■ TASK 1: In the essay on Christianity and world affairs, reproduce everything from "In what ways" down to "in different manners.".
■ TASK 2: Pick up the essay on Christianity and world affairs after its last sentence and carry it forward.

■ TEXT BLOCK:
━━━━━━━━━━━━━━━━
Bernt Pölling-Vocke (bernty@gmx.com)

Master of International Relations

Victoria University, Wellington, New Zealand

In what ways are world affairs Christian?

My first approach to this question is a differentiation of the term “world affairs” in a political and a non-political sphere, as both spheres are influenced by Christianity in different manners.

On the political level, I begin with the blunt statement, that international relations involving diverse nations are at first sight not significantly influenced by Christianity, as religious motives are not part of day-to-day politics. Historically, this was different. Several crusades between the 11th and 13th century and the efforts of many colonial powers to export Christianity seem sufficient proof of this, but today the spreading of Christian ideology does not seem to be an end in itself. World affairs are, slightly exaggerated, affairs between democratic and capitalistic societies or societies that have chosen this, even though the targets have not been met yet, path (or risk being classified as part of an axis of evil). But in this regard it might be important to add that the typical separation between church and state in western and capitalistic societies cannot be seen as a given for all nations or cultures of our world, just as capitalism. As Max Weber points out, the roots of true capitalism can be found in Calvinist traditions, which developed in the North American colonies, as an answer to the unsure quest for salvation, thrown up by the Reformation.
━━━━━━━━━━━━━━━━
Spatial grounding material:
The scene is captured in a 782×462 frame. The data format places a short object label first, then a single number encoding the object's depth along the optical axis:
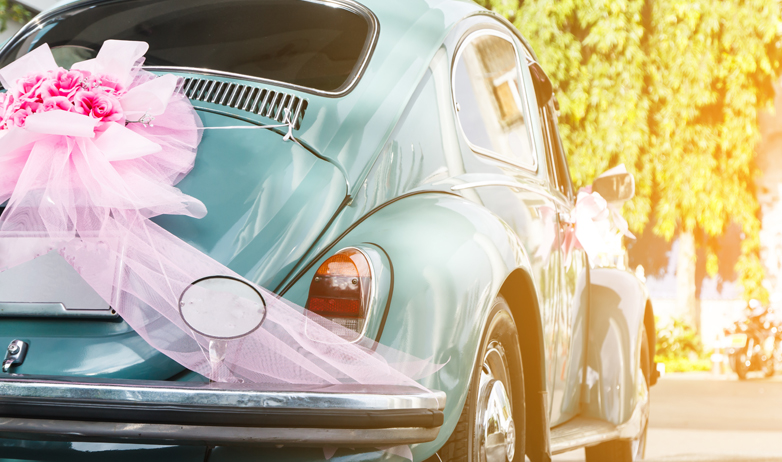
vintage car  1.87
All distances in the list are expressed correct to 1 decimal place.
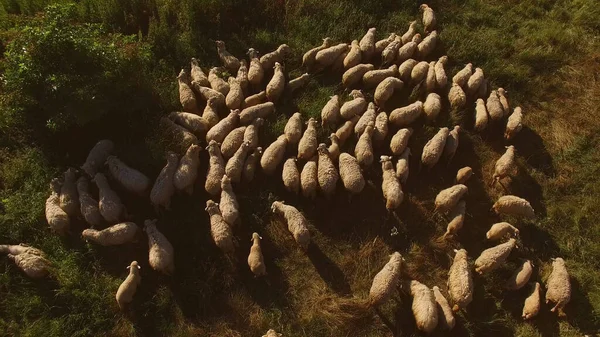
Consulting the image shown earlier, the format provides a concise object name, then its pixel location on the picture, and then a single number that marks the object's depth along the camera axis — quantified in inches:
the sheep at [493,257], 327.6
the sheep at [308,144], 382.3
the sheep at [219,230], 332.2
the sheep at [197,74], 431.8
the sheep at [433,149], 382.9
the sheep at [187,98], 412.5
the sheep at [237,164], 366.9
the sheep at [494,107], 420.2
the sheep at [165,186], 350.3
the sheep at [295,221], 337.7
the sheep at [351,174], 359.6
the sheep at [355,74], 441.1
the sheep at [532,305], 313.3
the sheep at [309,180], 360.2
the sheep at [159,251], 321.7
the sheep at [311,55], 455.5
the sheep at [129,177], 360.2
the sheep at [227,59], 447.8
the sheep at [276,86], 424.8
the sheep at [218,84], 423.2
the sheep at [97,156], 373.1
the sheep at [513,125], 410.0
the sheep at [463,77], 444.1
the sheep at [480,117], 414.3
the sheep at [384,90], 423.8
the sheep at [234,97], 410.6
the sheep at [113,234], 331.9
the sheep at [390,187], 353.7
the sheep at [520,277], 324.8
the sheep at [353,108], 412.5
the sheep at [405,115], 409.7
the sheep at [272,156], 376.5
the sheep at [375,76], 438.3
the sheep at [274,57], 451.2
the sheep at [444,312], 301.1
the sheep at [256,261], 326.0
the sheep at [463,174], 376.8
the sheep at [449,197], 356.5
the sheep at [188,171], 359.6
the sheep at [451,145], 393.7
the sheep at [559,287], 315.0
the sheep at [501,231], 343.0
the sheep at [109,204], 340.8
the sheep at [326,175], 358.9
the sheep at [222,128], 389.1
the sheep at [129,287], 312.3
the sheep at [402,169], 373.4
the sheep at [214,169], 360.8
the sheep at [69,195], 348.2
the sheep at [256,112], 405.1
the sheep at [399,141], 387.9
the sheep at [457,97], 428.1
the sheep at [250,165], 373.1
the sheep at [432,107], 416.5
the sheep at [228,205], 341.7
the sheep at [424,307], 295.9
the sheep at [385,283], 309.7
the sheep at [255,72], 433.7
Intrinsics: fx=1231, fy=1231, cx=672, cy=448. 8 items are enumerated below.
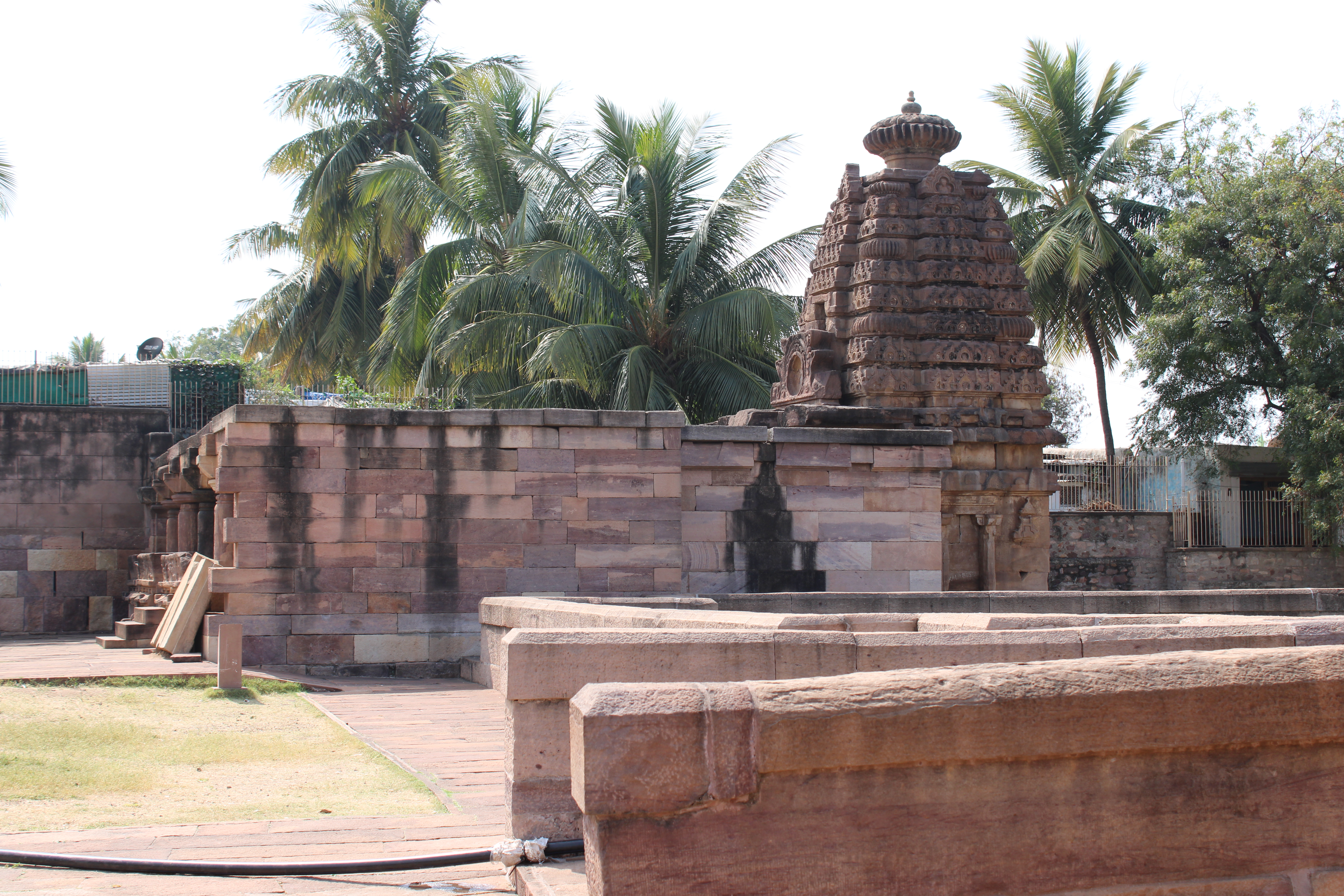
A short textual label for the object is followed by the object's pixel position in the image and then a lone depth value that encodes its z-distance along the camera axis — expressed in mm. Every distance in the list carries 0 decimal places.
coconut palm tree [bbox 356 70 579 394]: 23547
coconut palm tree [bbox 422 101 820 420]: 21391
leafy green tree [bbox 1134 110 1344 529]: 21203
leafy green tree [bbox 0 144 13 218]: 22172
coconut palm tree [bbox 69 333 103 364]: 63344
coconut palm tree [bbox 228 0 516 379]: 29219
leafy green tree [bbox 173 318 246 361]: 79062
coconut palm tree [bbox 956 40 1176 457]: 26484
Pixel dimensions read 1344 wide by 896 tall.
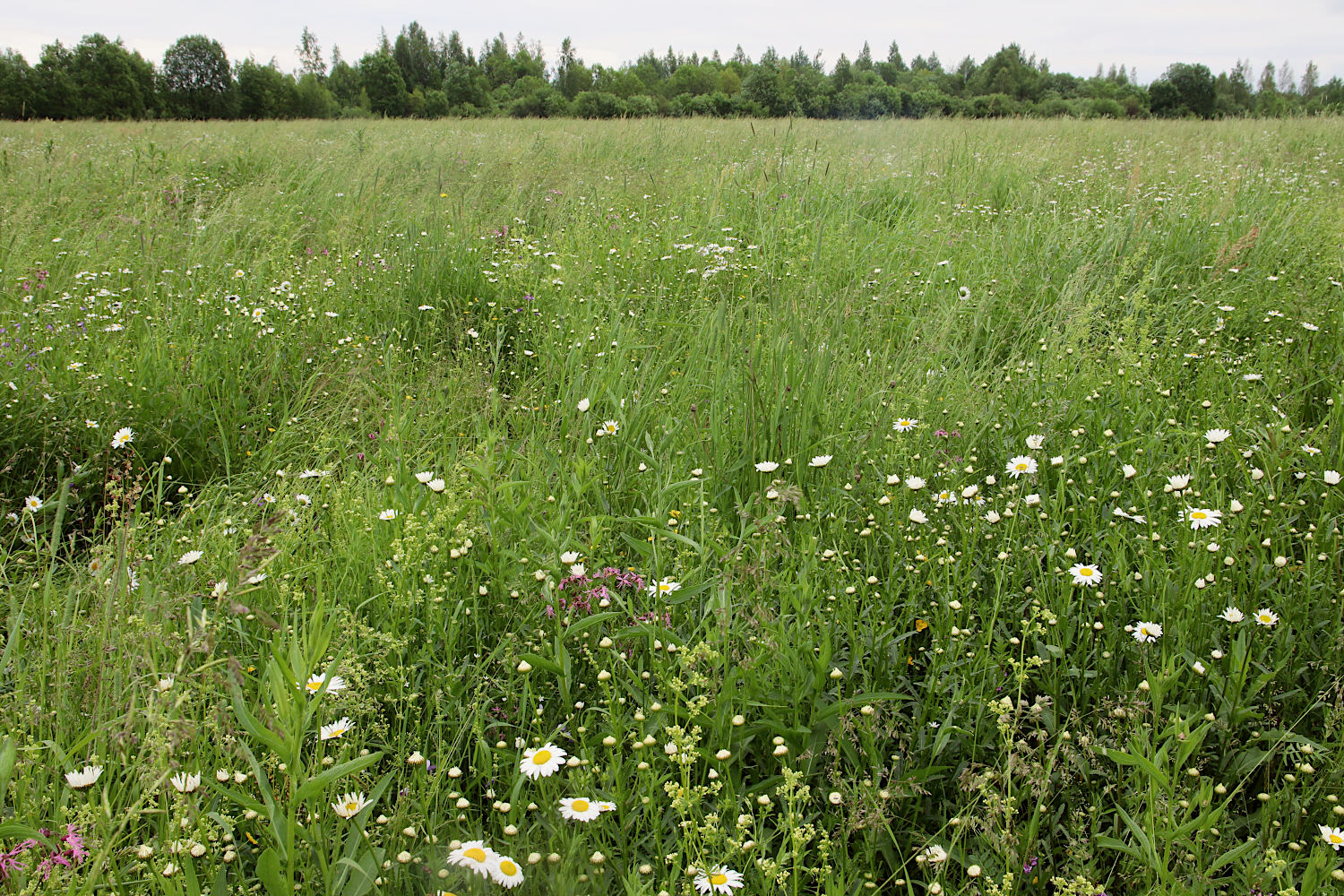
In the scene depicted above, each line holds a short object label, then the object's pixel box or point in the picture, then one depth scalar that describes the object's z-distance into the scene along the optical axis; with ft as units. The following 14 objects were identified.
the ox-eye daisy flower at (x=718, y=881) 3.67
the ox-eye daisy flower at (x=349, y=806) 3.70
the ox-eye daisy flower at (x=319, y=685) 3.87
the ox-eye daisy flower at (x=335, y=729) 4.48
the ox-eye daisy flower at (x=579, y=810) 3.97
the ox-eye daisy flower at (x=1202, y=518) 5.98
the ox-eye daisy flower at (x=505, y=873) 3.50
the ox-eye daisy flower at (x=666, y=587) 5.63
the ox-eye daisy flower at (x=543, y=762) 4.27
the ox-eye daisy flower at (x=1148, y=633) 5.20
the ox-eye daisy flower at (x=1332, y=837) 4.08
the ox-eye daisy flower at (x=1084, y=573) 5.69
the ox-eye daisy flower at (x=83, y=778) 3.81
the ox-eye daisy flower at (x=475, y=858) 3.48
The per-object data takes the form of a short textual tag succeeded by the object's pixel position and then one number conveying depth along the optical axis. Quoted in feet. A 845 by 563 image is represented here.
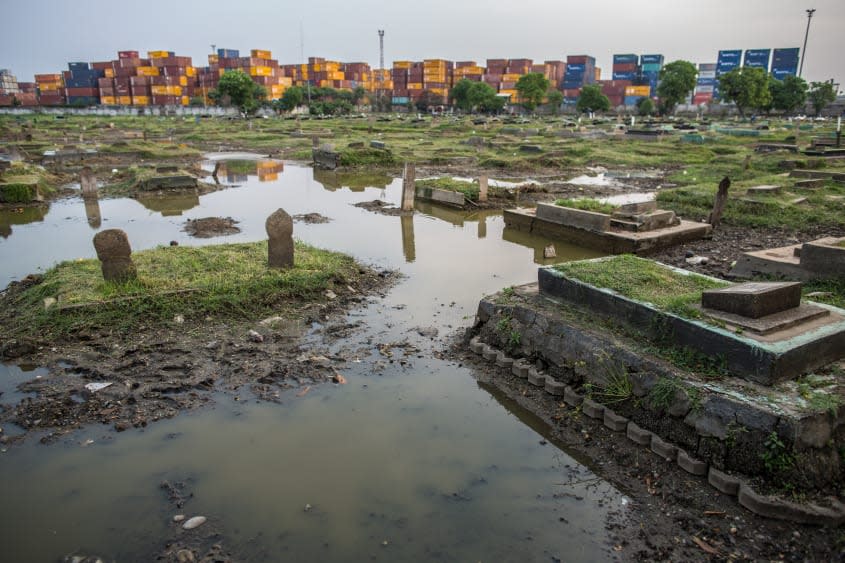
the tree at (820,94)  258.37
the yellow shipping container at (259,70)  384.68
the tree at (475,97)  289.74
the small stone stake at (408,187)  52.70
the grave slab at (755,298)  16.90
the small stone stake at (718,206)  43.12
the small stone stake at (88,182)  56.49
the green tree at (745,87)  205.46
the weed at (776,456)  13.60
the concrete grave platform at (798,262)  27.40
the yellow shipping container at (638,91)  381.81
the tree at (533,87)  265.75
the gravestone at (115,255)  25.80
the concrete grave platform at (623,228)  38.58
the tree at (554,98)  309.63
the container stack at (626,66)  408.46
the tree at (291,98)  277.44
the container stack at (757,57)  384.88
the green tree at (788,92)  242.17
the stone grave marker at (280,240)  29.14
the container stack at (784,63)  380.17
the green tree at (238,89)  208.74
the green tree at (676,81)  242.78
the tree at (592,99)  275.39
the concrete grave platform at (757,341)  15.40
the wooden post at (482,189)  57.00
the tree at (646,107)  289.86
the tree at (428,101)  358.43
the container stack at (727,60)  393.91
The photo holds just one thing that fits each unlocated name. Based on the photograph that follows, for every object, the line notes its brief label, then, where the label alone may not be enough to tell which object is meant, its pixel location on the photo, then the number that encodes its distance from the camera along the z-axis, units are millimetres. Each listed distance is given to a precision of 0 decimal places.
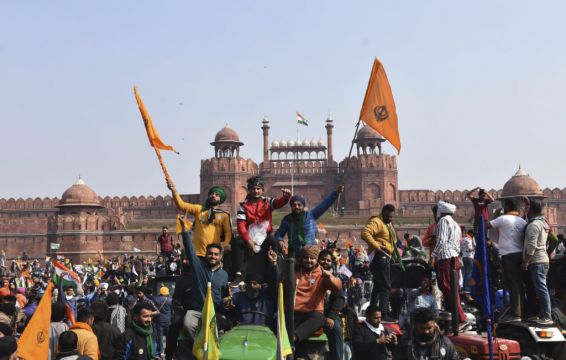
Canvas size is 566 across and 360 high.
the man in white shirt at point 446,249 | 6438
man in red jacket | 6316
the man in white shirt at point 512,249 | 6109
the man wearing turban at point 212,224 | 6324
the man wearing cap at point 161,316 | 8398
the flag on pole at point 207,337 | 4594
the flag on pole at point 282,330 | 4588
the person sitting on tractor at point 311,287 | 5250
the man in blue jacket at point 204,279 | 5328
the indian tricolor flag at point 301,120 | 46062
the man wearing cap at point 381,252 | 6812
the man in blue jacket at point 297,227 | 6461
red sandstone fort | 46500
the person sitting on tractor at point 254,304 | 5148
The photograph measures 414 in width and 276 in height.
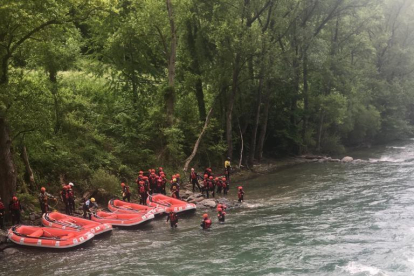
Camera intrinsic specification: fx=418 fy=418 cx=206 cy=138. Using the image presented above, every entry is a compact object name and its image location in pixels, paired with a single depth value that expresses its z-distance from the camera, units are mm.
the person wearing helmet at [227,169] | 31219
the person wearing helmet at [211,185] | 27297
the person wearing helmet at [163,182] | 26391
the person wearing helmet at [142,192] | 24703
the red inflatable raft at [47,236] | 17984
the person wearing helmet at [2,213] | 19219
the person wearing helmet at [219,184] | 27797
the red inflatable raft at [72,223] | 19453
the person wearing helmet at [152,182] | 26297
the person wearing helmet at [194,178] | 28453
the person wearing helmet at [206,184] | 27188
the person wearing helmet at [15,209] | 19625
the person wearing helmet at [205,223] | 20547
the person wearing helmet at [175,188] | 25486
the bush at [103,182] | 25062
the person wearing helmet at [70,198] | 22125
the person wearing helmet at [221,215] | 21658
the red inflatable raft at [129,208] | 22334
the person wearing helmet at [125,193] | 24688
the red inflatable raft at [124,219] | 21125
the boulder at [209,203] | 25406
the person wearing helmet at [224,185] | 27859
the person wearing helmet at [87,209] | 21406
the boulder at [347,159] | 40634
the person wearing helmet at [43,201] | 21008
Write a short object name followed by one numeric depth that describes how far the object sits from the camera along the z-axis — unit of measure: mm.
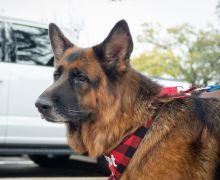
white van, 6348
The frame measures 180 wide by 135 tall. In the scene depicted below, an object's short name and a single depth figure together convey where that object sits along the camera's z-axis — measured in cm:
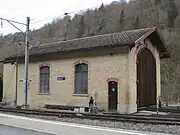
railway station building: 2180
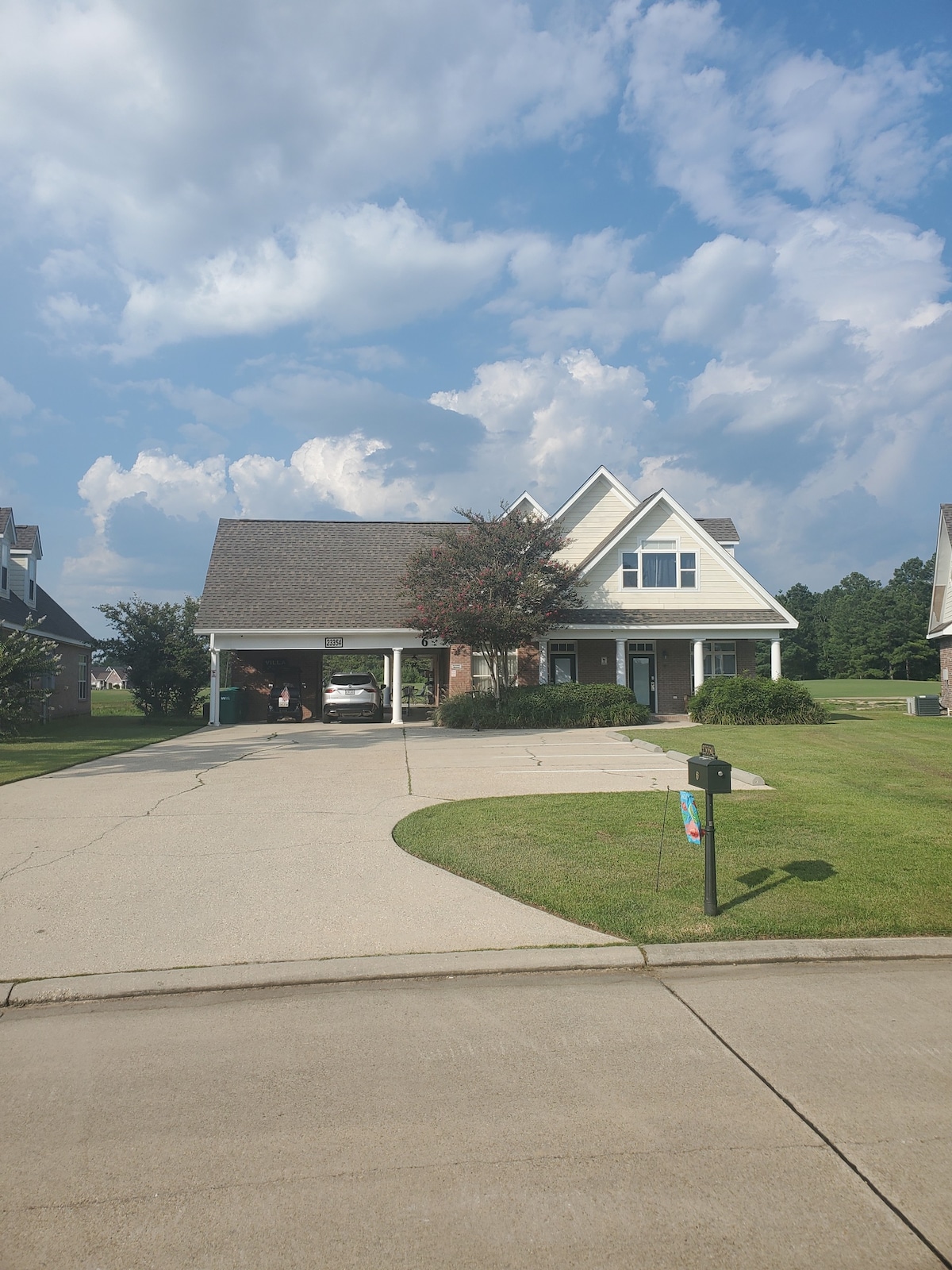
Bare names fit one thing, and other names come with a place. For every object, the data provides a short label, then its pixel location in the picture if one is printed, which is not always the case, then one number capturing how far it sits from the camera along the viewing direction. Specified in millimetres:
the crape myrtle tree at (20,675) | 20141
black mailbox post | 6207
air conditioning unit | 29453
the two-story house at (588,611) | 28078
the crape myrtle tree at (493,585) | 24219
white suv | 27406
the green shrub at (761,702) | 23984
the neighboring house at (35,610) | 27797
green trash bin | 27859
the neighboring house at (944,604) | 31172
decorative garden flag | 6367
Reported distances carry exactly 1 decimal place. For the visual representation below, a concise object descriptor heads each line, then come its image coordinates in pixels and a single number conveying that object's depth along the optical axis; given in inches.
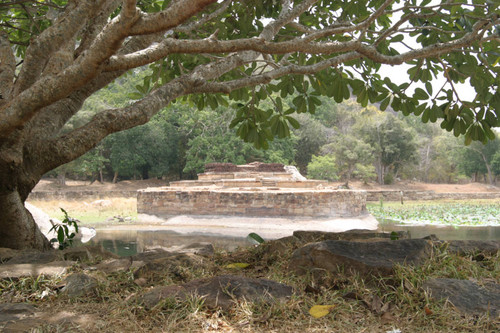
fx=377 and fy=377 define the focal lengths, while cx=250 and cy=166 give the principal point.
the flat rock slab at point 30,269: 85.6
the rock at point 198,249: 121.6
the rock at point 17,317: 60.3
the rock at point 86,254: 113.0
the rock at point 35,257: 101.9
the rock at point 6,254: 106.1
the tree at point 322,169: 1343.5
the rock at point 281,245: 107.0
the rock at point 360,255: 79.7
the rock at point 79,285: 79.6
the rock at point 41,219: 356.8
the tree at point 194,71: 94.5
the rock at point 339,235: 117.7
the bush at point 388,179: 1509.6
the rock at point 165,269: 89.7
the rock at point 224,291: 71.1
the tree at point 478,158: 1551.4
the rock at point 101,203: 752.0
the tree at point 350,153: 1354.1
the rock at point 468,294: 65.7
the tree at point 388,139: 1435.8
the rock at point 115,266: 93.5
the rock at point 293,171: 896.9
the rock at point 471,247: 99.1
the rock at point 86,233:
━━━━━━━━━━━━━━━━
■ FINAL ANSWER 1:
In what ways are world affairs Christian?

My first approach to this question is a differentiation of the term “world affairs” in a political and a non-political sphere, as both spheres are influenced by Christianity in different manners.

■ FINAL ANSWER 2:
Today, capitalism is by no means connected to Christianity or Calvinist beliefs anymore, but merely adapted worldwide as the system of choice. But for non-capitalistic, non-westernized (or not yet) societies this connection might still exist, or if not, the makeup of a secularized western society rooted in Christianity seems like a threat. If fear of an secularized, western system, with the system being the known result of Christian belief, exists, I would claim it possible to state that this fear of an individualistic western society is somewhat related to the individualistic way of life Calvinistic beliefs developed in North America. Thus, the export of westernized societies incorporates the results of religious evolution.

In addition to this, many of the world’s biggest NGOs are essentially Christian organizations, whose political influence cannot be denied. Yearly, these organizations spend large sums of money for relief-programmes or the development of fair-trade relations, essentially based on Christian principles.

It is also impossible to deny an important role of Christianity in world affairs when we consider that the only superpower in the world, both in economical and military terms, is largely made up of Christian fundamentalists, who have elected a leader that assumes that he has been chosen by god to lead his country in these difficult times, thus rates absolute faith higher than rational analysis.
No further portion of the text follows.